» **Work instructions**
Report every line of the records below that includes the string "KiCad".

[Hardware design source files]

= = = = = = =

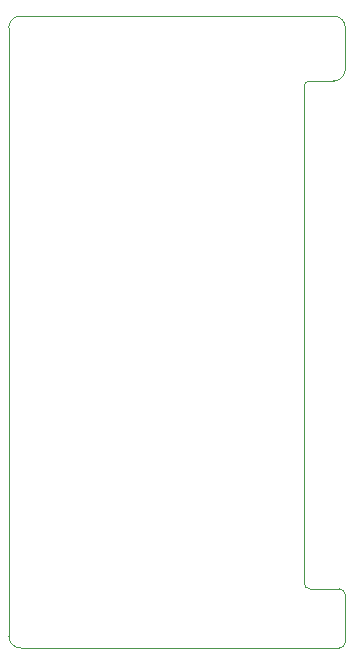
<source format=gbr>
%TF.GenerationSoftware,KiCad,Pcbnew,9.0.1*%
%TF.CreationDate,2025-05-11T23:30:37+05:30*%
%TF.ProjectId,Breadboard Power Supply,42726561-6462-46f6-9172-6420506f7765,1*%
%TF.SameCoordinates,Original*%
%TF.FileFunction,Profile,NP*%
%FSLAX46Y46*%
G04 Gerber Fmt 4.6, Leading zero omitted, Abs format (unit mm)*
G04 Created by KiCad (PCBNEW 9.0.1) date 2025-05-11 23:30:37*
%MOMM*%
%LPD*%
G01*
G04 APERTURE LIST*
%TA.AperFunction,Profile*%
%ADD10C,0.050000*%
%TD*%
G04 APERTURE END LIST*
D10*
X142000000Y-113000000D02*
G75*
G02*
X141500000Y-112500000I0J500000D01*
G01*
X145000000Y-117500000D02*
G75*
G02*
X144500000Y-118000000I-500000J0D01*
G01*
X144500000Y-113000000D02*
G75*
G02*
X145000000Y-113500000I0J-500000D01*
G01*
X141500000Y-70500000D02*
G75*
G02*
X142000000Y-70000000I500000J0D01*
G01*
X145000000Y-69000000D02*
G75*
G02*
X144000000Y-70000000I-1000000J0D01*
G01*
X144000000Y-64500000D02*
G75*
G02*
X145000000Y-65500000I0J-1000000D01*
G01*
X116500000Y-65500000D02*
G75*
G02*
X117500000Y-64500000I1000000J0D01*
G01*
X117500000Y-118000000D02*
G75*
G02*
X116500000Y-117000000I0J1000000D01*
G01*
X145000000Y-69000000D02*
X145000000Y-65500000D01*
X142000000Y-70000000D02*
X144000000Y-70000000D01*
X141500000Y-112500000D02*
X141500000Y-70500000D01*
X144500000Y-113000000D02*
X142000000Y-113000000D01*
X145000000Y-117500000D02*
X145000000Y-113500000D01*
X117500000Y-64500000D02*
X144000000Y-64500000D01*
X116500000Y-117000000D02*
X116500000Y-65500000D01*
X144500000Y-118000000D02*
X117500000Y-118000000D01*
M02*

</source>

= = = = = = =

» **Output of the exercise**
%TF.GenerationSoftware,KiCad,Pcbnew,9.0.1*%
G04 Created by KiCad (PCBNEW 9.0.1) date 2025-05-11 23:30:37*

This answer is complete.